At the end of the Sermon on the Mount, pairs of images are linked: two gates, two ways, two trees and, right at the end of the sermon, two houses. It is then about recognising and choosing between two, in particular the broad gate or the narrow gate.

Matthew 7: 13-14

Translation Canon Tony Dickinson

 

Nevertheless common experience is that choices are not always obvious, because they do not always appear to be between two but between five or six, and because we do not always distinguish where each choice leads exactly, on the side of life or not. However anxiety itself provides the momentum for starting a journey by thinking, by perception and understanding. So that anxiety does not fade into anguish, these words are always before each person, offered at each reading, each day, to help and not to condemn, to question and not to crush, for they bear a promise of life for the one who puts them into practice.

 

The end of the sermon is the moment where Jesus places his listeners in front of their freedom and in front of their responsibility: now, it is up to them to respond, not in words but in their existence. This existential response can only be given by the person concerned, that person alone. This response can only be singular and that is why the gate is narrow.

 

The gate is the image of choice, of deliberate involvement, ahead of the way, which speaks of duration. The gate is the response which is intimate and shared, secret and public to a summons which exposes one’s being to risk in the world. The gate is an “I’m here” an “I’m coming”, shouted or muttered, it is acquiescence in the yes of God to oneself, whether one is good or wicked, just or unjust.

 

The gate that leads to life is narrow because we can only pass through it one at a time; the gate is narrow because the transition is made only in the singular.

 

The narrow gate is adjusted to one person, to the person who presents themselves, marked out and recognised. It is the transition of a desire to live rooted in the depths of being, a desire which one can neither take from nor give to another. The narrow gate is the gate tailored to one single name at a time, that of the living being who crosses it in their own name.

 

The gate is so narrow that one can only go through it stripped of all protection, of all thickness of defence, deprived of everything external. One goes through it only as one is, without making oneself greater, broader or stronger. So choosing to respond to the call of Christ in going through the narrow gate is deciding to abandon pretence and illusion. It is choosing to relinquish the shelter and protection of the esteem of others and the consolations of religion.

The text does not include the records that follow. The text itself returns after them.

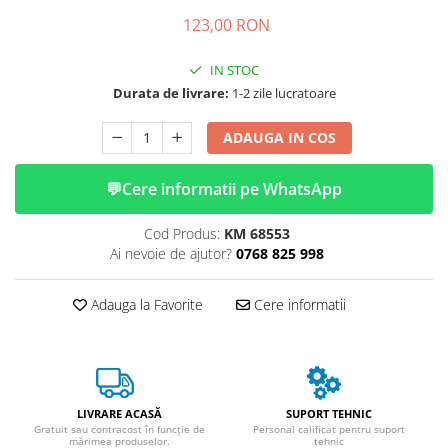
➔ Cu Remorca Fara Permis
123,00 RON
➔ Cu Volan
➔ Fara Permis
IN STOC
➔ 4000W
Durata de livrare:
1-2 zile lucratoare
⬇ MARCI
➔ Volta
ADAUGA IN COS
➔ Kuba
💬
Cere informatii pe WhatsApp
➔ Jinpeng/AMR
➔ RDB
Cod Produs:
KM 68553
➔ Ruris
Ai nevoie de ajutor?
0768 825 998
➔ Arora
PIESE DE SCHIMB
Adauga la Favorite
Cere informatii
Baterii
Camere
Cauciucuri
Controllere
LIVRARE ACASĂ
SUPORT TEHNIC
Incarcatoare
Gratuit sau contracost în funcție de
Personal calificat pentru suport
mărimea produselor.
tehnic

The narrow gate is one which allows a being to go though alive, naked, in the humility of the dust of which it is made, with only the Breath which gives life to the dust.

 

The broad gate, the one which does not lead towards life, can be gone through in a group, in a mass, in a flock which is submissive, terror-stricken, lost, ultimately unaware of what is playing with responsibility and freedom. It can also be gone through by people swollen with pride, self-righteousness, a clear conscience or indifference.

 

The simplicity of the image of the two gates serves the aim of the text: the awakening of a consciousness and of a person to trust in the Father who is in Heaven. It also shows that recognition and choice between the two gates are always possible, and that, however broad the gate leading to perdition may be, it is enough to take one step to the side in order to find oneself again in front of the narrow gate. It is to this side-step that the person who hears the sermon is always exhorted, a step in self-abandonment, in relinquishment, in renunciation.

 

There is no inevitability and no curse on the part of God, the Father who is in Heaven. There is no forgotten covenant, nor any promise abandoned by God. There is a call to life, to being and becoming, a call to put into practice what one believes, to harmonize actions with faith, in a song of creation which will have nothing to envy in that of the angels.

 

The gate is narrow, and always open.